2. The computer system according to claim 1, wherein the first processor core on the die is operatively coupled to a third processor core on a different die.

3. The computer system according to claim 1, wherein the shared resource is located on the die.

4. The computer system according to claim 3, wherein the shared resource includes at least one of L3 caches, external memory controllers, and shared functional units.

5. The computer system according to claim 1, wherein the shared resource is located off the die.

6. The computer system according to claim 5, wherein the shared resource includes at least one of external caches and network interface controllers.

7. The computer system according to claim 1, wherein at least one of the first priority register and the second priority register is a privileged read and write register.
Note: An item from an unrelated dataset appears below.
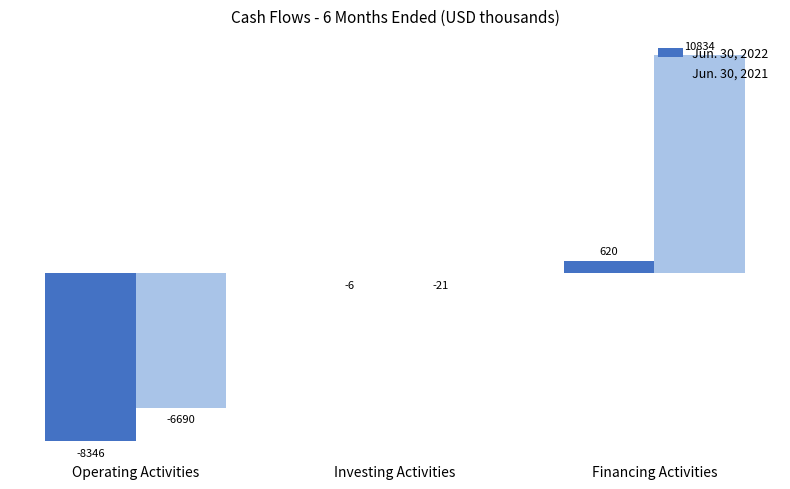

How many groups of bars are there?

3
8. The computer system according to claim 1, further comprising a computer operating system, wherein at least one of the first priority value and the second priority value is set by the computer operating system.

9. The computer system according to claim 8, wherein the operating system sets the first priority value and the second priority value based on a context switch or an apparent need.

10. The computer system according to claim 1, wherein at least the first processor core has a first thread context and a second thread context, wherein the first priority register is associated with the first thread context, and wherein a third priority register is associated with the second thread context.

11. A method of biasing shared resource arbitration, comprising:

setting a priority value to a first register, wherein the priority value is tagged to an operation of a first processor residing on a die;

setting a priority value to a second register, wherein the priority value of the second register is tagged to an operation of a second processor residing on the die; and

biasing arbitration to a resource shared by the first processor and the second processor, wherein the biasing is based on the comparison of the priority value of the first register to the priority value of the second register.

12. The method of biasing shared resource arbitration according to claim 11, further comprising setting at least one of the priority value of the first register and the priority value of the second register with a new value.

13. The method of biasing shared resource arbitration according to claim 11, wherein the arbitration is performed by an arbiter.

14. The method of biasing shared resource arbitration according to claim 11, wherein the setting of the first register priority value and the setting of the second register priority value is performed by an operating system.

15. The method of biasing shared resource arbitration according to claim 14, wherein the operating system sets the first register priority value and the second register priority value based on a context switch or an apparent need.

16. The method of biasing shared resource arbitration according to claim 11, wherein the shared resources are accessible on the die.

17. The method of biasing shared resource arbitration according to claim 16, wherein the shared resources accessible on the die include L3 caches, external memory controllers, and shared function units.

18. The method of biasing shared resource arbitration according to claim 11, wherein the shared resources are accessible off the die.

19. The method of biasing shared resource arbitration according to claim 18, wherein the shared resources accessible off the die include at least one of external caches and network interface controllers.

20. The method of biasing shared resource arbitration according to claim 11, wherein at least the first processor core has a first thread context and a second thread context, wherein the first priority register is associated with the first thread context, and wherein a third priority register is associated with the second thread context.